From your point of view, always use a legitimate link or web address for your bank. If you use a banking app, download it from a legitimate source, such as the Play Store or Apple’s App Store. If your phone is compromised with malware, it can facilitate a bad actor gaining access to your phone, using apps, seeing received text messages, controlling the phone remotely, running apps, and extracting information.
SIM swapping has been a very popular technique in recent years. This involves a criminal tricking a mobile network company into reissuing a replacement SIM card linked to the same original number. This is often used with high-profile targets. It is an easy attack if the bad actor can obtain personal information about the victim, which may be recoverable from a dark web marketplace. Once the new SIM is reassigned, the original SIM will stop working.
Another technique that was used in the past was SIM cloning. Here, a duplicate SIM is created which has the same IMSI number (the SIM’s network identity number), authentication number (KI), and phone number as the original SIM. This technique became difficult to do from 3G onward as the KI is difficult to recover. However, many IMSI KIs can be found for sale on dark web sites, so if someone was unlucky, their IMSI might have been listed on one of the dark web marketplaces.
As the bank identified that their app was used on a different type of device than usual, this suggests that SIM cloning or SIM swapping may have occurred. The bad actor using another phone can set up biometric authentication with the banking app that uses the bad actor’s biometrics. From the app’s point of view, the correct person is using the app since the app relies on the phone’s biometric system to confirm the identity of the user.
In SIM cloning, the bad actor would need some data from the original SIM, then write these to a new programmable SIM card. Then the bad actor has a phone with a SIM that pretends to be the victim’s phone. Both phones will work, but only one at once.
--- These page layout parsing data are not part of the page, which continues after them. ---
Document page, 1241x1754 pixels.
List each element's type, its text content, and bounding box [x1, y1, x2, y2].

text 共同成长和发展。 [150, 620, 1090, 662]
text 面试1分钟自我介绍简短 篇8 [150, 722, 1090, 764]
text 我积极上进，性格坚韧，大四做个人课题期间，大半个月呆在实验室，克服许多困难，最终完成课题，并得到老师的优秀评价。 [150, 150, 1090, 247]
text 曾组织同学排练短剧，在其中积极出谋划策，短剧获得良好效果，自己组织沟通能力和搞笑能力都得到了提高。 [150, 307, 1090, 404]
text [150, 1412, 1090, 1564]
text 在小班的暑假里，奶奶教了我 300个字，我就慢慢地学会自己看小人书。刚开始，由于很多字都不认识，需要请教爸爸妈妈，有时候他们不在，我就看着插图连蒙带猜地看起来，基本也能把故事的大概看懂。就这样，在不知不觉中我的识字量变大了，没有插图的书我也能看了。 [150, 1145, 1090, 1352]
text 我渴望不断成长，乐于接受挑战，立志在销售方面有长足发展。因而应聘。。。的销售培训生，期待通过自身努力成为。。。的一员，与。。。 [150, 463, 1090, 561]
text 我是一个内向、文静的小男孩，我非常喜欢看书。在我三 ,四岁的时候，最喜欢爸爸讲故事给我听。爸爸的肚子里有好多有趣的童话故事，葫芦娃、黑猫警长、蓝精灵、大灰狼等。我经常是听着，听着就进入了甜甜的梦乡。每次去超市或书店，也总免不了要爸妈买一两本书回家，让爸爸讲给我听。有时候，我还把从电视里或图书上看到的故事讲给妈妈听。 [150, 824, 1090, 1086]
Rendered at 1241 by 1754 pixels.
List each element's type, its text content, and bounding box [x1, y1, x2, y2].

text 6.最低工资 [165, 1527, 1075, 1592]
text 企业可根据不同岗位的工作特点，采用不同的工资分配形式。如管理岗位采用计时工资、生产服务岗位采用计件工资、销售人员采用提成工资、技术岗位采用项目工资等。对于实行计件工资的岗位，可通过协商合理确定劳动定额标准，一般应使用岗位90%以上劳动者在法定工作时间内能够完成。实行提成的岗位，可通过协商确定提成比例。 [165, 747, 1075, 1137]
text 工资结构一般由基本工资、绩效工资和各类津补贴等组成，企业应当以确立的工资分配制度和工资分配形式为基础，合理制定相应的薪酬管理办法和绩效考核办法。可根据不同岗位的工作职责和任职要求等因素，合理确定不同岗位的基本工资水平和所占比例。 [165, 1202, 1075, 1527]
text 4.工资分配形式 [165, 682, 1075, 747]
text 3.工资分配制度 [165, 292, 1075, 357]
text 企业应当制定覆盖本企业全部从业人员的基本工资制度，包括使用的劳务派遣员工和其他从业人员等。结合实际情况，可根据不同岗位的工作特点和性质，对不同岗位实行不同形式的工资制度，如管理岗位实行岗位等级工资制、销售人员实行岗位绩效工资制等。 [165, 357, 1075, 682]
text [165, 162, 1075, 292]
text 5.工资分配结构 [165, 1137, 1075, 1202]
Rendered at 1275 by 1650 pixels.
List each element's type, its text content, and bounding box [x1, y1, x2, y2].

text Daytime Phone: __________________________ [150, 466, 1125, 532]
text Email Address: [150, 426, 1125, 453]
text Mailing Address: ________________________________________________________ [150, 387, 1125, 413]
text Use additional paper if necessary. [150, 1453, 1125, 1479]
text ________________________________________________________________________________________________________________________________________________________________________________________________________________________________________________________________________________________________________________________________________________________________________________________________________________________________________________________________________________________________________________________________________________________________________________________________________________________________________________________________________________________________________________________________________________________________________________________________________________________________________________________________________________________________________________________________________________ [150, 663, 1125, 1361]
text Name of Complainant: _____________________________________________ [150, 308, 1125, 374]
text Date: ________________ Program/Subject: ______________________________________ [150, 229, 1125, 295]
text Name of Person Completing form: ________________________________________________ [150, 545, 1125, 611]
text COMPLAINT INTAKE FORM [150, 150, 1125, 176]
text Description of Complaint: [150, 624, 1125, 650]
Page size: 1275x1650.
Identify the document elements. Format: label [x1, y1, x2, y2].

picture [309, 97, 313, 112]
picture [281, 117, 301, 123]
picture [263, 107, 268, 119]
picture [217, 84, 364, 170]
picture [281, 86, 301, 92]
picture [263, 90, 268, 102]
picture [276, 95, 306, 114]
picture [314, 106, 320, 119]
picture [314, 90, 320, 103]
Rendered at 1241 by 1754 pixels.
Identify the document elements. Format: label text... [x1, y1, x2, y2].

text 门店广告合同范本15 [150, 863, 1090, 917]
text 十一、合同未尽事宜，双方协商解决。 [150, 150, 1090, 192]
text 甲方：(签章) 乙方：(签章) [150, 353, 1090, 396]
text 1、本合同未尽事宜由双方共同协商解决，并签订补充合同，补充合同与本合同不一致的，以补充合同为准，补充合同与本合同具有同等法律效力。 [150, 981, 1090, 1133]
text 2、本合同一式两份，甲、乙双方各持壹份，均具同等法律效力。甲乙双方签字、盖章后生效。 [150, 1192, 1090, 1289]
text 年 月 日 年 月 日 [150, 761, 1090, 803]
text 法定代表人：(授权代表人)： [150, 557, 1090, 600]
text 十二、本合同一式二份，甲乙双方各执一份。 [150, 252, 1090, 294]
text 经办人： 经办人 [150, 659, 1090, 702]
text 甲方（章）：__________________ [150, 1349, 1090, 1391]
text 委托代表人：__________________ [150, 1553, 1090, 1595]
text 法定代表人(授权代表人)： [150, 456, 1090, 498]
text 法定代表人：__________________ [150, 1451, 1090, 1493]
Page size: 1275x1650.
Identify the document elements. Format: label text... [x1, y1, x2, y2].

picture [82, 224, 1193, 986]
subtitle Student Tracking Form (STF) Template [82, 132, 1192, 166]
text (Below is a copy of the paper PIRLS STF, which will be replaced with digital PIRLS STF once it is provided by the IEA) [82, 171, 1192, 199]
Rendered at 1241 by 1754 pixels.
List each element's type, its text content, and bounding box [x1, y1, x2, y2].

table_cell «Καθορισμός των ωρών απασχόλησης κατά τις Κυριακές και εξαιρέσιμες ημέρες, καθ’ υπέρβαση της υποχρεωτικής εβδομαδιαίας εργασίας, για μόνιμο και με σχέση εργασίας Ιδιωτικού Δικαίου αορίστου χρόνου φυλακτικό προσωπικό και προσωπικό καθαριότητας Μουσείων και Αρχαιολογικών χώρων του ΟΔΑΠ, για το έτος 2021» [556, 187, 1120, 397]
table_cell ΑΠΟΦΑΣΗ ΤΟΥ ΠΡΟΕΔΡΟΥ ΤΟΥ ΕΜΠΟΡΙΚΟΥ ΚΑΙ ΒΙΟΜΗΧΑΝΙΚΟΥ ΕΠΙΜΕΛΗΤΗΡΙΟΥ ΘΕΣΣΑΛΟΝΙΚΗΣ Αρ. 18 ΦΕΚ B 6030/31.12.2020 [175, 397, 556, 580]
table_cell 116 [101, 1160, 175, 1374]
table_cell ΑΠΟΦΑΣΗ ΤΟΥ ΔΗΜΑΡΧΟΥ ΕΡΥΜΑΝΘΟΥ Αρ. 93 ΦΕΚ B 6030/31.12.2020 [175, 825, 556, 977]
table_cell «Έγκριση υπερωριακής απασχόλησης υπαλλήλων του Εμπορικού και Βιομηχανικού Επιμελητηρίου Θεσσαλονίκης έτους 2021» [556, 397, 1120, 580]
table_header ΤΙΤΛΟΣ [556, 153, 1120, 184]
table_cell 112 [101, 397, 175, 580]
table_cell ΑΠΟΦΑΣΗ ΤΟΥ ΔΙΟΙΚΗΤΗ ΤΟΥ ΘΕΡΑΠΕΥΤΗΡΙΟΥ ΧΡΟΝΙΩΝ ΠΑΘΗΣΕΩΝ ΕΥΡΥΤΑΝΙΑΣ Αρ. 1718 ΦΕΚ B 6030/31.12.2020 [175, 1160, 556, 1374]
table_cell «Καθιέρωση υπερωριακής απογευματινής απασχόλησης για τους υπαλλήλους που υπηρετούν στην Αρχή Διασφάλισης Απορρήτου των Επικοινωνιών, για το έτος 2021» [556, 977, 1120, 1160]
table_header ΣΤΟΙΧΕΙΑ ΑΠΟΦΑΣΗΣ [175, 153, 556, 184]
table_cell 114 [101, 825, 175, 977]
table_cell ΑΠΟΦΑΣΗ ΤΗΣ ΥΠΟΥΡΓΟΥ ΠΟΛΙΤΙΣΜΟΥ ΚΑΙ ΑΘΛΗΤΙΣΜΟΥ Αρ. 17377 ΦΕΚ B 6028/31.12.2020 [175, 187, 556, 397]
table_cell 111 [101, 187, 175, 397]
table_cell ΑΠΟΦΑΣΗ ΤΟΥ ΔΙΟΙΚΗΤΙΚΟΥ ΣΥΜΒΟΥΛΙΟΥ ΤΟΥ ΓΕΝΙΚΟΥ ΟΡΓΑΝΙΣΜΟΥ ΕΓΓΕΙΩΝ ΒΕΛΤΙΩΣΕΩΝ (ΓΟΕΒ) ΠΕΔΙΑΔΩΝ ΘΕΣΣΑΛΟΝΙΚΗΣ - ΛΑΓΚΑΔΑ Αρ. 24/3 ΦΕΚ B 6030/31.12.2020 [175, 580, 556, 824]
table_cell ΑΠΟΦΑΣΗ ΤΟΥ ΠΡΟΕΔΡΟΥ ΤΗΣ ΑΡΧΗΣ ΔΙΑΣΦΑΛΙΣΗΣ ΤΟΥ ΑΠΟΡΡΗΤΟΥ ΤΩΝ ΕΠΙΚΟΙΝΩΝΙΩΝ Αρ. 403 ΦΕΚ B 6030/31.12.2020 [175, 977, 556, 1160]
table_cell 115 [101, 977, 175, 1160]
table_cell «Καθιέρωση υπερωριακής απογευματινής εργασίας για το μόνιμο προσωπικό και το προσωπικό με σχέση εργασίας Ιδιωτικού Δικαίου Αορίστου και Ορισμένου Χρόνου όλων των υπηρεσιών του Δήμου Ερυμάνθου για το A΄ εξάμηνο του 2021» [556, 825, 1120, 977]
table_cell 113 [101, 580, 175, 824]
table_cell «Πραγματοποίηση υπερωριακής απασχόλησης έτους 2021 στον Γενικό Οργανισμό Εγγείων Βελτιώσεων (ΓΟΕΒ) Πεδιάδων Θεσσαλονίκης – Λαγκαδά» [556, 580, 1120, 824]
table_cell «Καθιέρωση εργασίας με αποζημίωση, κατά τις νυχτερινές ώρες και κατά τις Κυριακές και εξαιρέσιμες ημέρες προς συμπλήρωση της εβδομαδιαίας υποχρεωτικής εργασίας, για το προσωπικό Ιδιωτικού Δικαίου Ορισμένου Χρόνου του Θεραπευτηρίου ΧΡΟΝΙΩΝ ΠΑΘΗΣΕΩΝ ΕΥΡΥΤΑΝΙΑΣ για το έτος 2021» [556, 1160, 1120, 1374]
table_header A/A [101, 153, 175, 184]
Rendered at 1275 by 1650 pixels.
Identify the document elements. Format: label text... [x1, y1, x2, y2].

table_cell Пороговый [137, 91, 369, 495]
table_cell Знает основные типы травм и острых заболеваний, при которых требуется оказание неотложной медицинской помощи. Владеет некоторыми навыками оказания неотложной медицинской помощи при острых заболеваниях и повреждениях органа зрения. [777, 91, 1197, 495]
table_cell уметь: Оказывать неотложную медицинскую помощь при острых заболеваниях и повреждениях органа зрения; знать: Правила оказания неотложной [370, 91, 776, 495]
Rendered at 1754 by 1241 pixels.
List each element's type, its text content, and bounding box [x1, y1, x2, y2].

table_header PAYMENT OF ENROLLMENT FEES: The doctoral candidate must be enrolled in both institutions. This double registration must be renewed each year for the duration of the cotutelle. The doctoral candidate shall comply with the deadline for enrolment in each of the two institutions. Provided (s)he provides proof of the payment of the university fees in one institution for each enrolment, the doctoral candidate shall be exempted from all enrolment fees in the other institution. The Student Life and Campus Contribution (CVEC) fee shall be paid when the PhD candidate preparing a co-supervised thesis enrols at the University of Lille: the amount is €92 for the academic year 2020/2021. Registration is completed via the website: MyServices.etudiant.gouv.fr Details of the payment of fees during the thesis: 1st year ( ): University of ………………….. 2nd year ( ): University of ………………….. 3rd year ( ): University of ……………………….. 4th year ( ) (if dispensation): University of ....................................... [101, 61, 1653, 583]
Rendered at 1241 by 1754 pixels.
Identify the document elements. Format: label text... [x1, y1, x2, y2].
The bad actor can send a text from another phone, pretending to be the cell network provider, instructing the victim to turn off their phone for a network update. Whilst their phone is off, the bad actor connects to the bank, transfers money, and then turns off their phone. When the victim turns their phone back on, it reconnects to the network without any immediate indication of the attack.
From the bank's point of view, thefts probably take place because of some errors by the customer, perhaps leaking too much personal information. The bank's systems are usually as robust as they can be (but still usable for most customers). Criminals rely on people’s carelessness, trust and naivety.